I need some inputs in normalizing the RNA-Seq data with spike-ins and using the DESeq to retrieve differentially expressed genes from the samples. I have a condition where I have 7 samples out of which 4 samples are of peripheries that give tumor and 4 are centers of tumor. I want to normalize the raw fragment counts(which you use in DESeq) with spike-in and then compute the DEGs from it. my samples data set looks like
head(m) Sample_118p.0 Sample_132p2.0 Sample_91p.0 Sample_118rz.0 Sample_132rz1.0 Sample_132rz2.0 Sample_91rz.0 XLOC_000001 1534 2603 1764 1057 2889 3830 1684 XLOC_000002 175 304 208 144 428 367 222 XLOC_000003 80 195 109 916 2515 2314 1082 XLOC_000004 49 66 54 51 127 219 94 XLOC_000005 0 0 0 0 0 0 0 XLOC_000006 0 1 0 0 0 0 0
spike-in data set
head(sp) Sample_118p.0 Sample_132p2.0 Sample_91p.0 Sample_118rz.0 Sample_132rz1.0 Sample_132rz2.0 Sample_91rz.0 ERCC-00009 49 66 54 51 127 219 94 ERCC-00025 9 7 6 5 14 21 8 ERCC-00031 0 0 0 0 1 1 0 ERCC-00034 1 3 2 0 6 6 4 ERCC-00035 5 7 7 9 32 38 21 ERCC-00042 43 78 56 73 202 199 98
I am using the spike ins sub category B which have equal concentrations so that the consistency is maintained
Now I want to use this in DESeq.
So what is the best possible way to implement this normalization on my RNA-Seq data and create the Newcountdata set object and then estimate size factors and then the dispersion (per-gene variance) to get the Differentially expressed genes from there. Does anybody have any idea about this? It will be good if anyone has used such scenarios can give me some idea about this problem?

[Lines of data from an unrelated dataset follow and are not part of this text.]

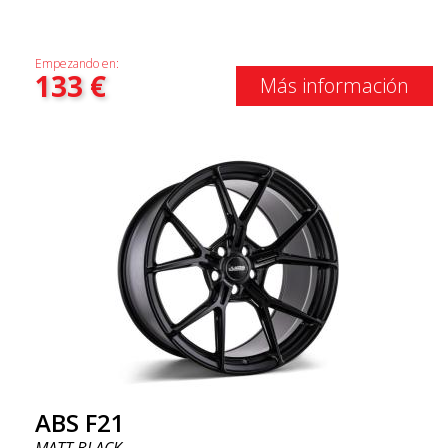
Empezando en:
133
€
Más información
ABS F21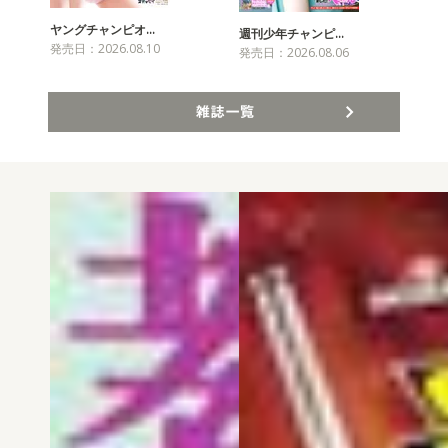
ヤングチャンピオ…
チャ
週刊少年チャンピ…
発売日：2026.08.10
発売
発売日：2026.08.06
雑誌一覧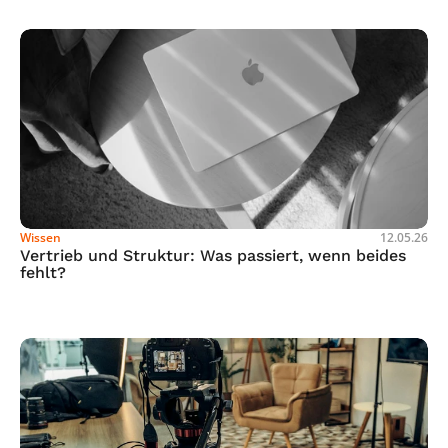
Wissen
12.05.26
Vertrieb und Struktur: Was passiert, wenn beides 
fehlt?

I'm assuming that you want to use the spike-ins simply for the size normalization, rather than estimating dispersion, correct? If so, you can actually manually set the size factors.
Thanks , I have been able to normalize my RNA-Seq data with spike-ins and then used it to
estimateDispersionsto calculate the per gene variation and then use the negative binomial test to find the DEGs, but owing to the high complexity in my data set I cannot consider the result of DESeq as they fail the multiple testing correction and just on the basis of uncorrected p-val I don't see using those genes as there is another problem where I can see the read counts for some of my comparison is 0 so the mean is also 0 and hence the fold change despite of being statistically significant , it cant be considered. Have anyone of you faced such situations? I have already tried RankProd and Cuffdiff( not good results downstream). I am now trying DESeq, don't know what to do next.
I'm not sure how highly complex your dataset is, it sounds fairly straight-forward. The presence of 0 counts isn't that uncommon, though you're most likely to see those when the counts overall are quite low, so they'll generally have crappy p-values. Without seeing enough of your data or any plots, it's rather difficult to give you any advice on how to proceed. In general, DESeq can deal with the 0-count scenario, but as you mentioned, the fold-change is not always the best metric to go by.
What have you tried so far? Where are you getting stuck in the analysis?